Goal of the exercise
List every line in the items below that contains the string "para", matching case exactly.

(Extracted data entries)
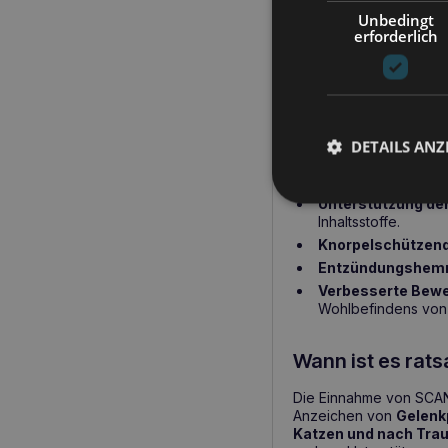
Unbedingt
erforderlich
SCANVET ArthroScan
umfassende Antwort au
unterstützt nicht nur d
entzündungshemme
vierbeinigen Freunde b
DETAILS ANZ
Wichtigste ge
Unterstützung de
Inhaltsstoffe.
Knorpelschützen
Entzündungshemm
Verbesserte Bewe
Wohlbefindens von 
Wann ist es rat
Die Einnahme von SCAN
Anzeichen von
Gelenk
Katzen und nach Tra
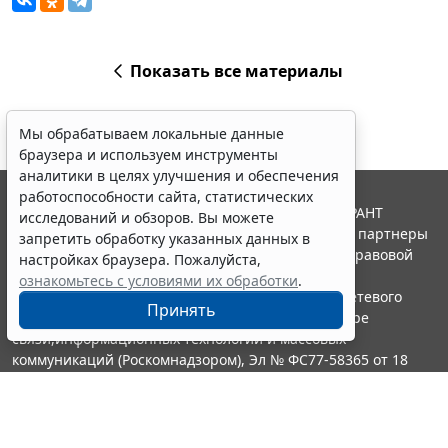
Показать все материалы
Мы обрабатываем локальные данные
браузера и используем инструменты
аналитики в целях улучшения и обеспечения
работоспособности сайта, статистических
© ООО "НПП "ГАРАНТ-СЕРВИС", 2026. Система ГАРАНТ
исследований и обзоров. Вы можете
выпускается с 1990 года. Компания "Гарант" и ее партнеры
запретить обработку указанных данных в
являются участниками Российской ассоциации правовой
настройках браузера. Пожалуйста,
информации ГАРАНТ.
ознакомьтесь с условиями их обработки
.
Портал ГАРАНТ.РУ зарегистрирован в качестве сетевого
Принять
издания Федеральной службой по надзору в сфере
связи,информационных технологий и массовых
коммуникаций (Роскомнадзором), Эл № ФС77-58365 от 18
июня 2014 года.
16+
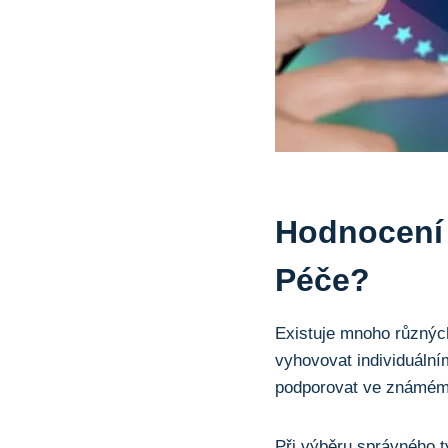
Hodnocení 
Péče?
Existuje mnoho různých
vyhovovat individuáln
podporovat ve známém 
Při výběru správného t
---
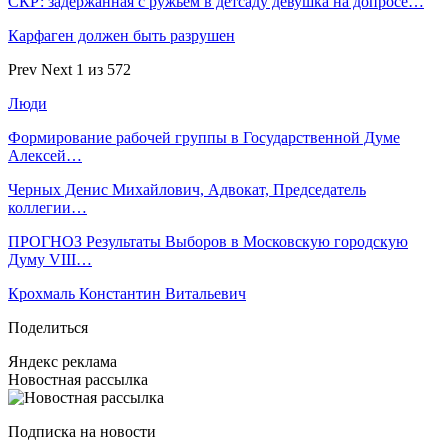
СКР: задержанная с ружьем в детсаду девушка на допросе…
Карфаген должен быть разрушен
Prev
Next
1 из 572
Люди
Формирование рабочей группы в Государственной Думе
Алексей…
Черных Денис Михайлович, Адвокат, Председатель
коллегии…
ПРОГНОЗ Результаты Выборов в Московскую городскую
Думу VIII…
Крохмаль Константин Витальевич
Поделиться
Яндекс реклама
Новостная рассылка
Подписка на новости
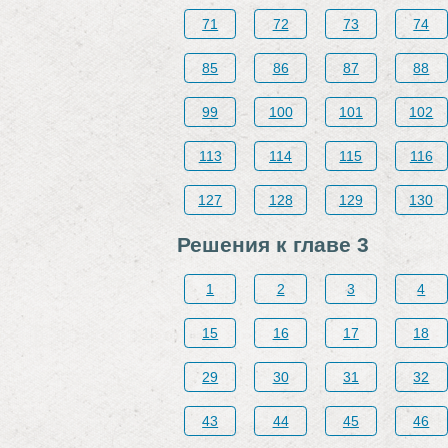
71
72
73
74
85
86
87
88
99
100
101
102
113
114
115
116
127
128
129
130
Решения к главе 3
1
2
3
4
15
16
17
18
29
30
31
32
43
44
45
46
==
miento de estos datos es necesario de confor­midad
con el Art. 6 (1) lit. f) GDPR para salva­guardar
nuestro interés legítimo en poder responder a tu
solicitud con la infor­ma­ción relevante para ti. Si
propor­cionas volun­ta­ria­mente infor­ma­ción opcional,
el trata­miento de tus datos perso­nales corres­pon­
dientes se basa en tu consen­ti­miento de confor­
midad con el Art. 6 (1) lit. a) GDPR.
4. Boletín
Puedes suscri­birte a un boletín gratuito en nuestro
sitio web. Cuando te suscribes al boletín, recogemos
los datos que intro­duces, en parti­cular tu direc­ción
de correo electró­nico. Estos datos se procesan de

Response to this exercise
con el Art. 6 (1) lit. f) GDPR para salva­guardar
solicitud con la infor­ma­ción relevante para ti. Si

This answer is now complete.